Morris left politics shortly after the war ended and founded a factory town along the Delaware River — Morrisville, Bucks County. He suffered financially in his later years, eventually landing in a debtors prison. When he was released, he lived in obscurity for five years until his death in 1806.
Morris is less known than the likes of Washington, Adams and Alexander Hamilton, but the "human trafficing" graffiti marks the latest protest against physical symbols of systemic racism.

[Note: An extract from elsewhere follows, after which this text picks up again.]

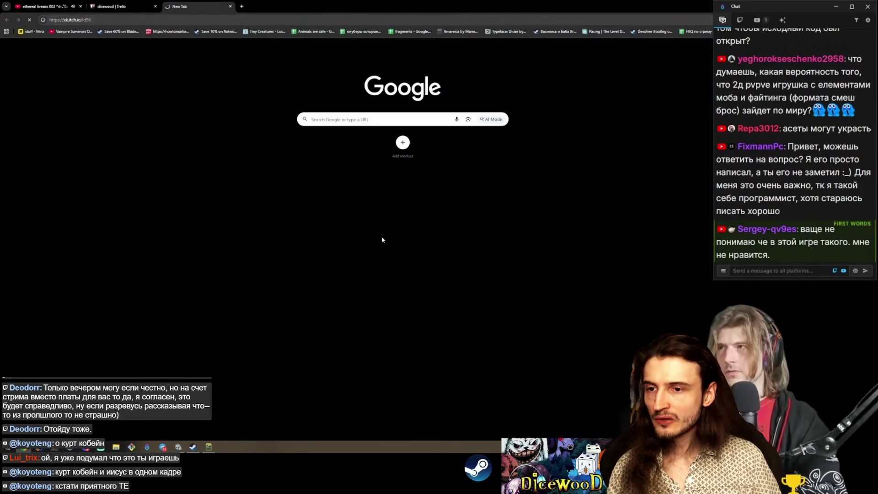
{"action": "scroll", "coordinate": [448, 220], "scroll_direction": "down", "scroll_amount": 5}
{"action": "scroll", "coordinate": [466, 198], "scroll_direction": "up", "scroll_amount": 3}
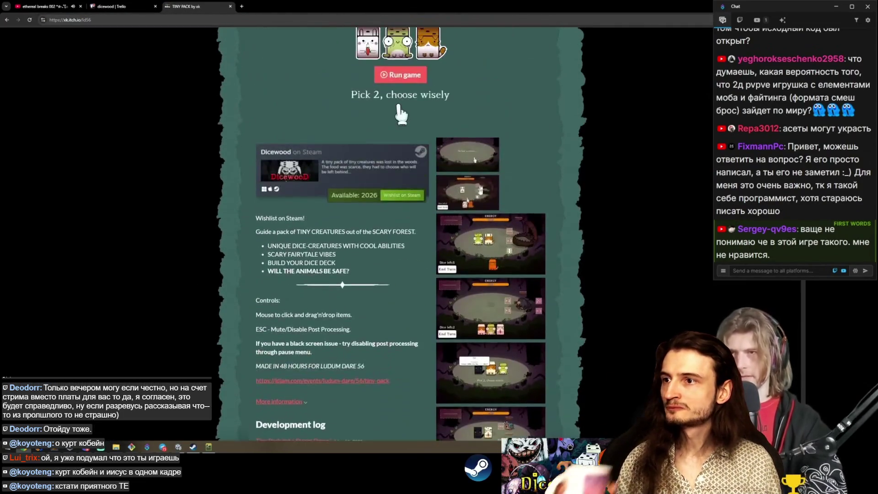
{"action": "scroll", "coordinate": [453, 213], "scroll_direction": "down", "scroll_amount": 4}
{"action": "scroll", "coordinate": [440, 226], "scroll_direction": "up", "scroll_amount": 4}
{"action": "scroll", "coordinate": [422, 239], "scroll_direction": "down", "scroll_amount": 2}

During the civil unrest that followed the murder of George Floyd in 2020, Philadelphia removed the statue of former Mayor Frank Rizzo, who oversaw a police force notorious for its violence, and entered a legal battle over whether to remove the statue of Christopher Columbus from Marconi Plaza. In January, a court ruled that the plywood box covering the statue of the explorer must be removed.
In the comments on the national park's Instagram post, some users called for the statue to be removed entirely.
"Probably should remove all statues of every historical figure to be honest," a New Jersey user commented. "Just put up plaques. All great powers throughout history are made on the blood and sweat of the less fortunate."
Vandalizing or defacing property owned by the National Park Service is a federal crime punishable by up to six months in prison or a $500 fine, according to FindLaw.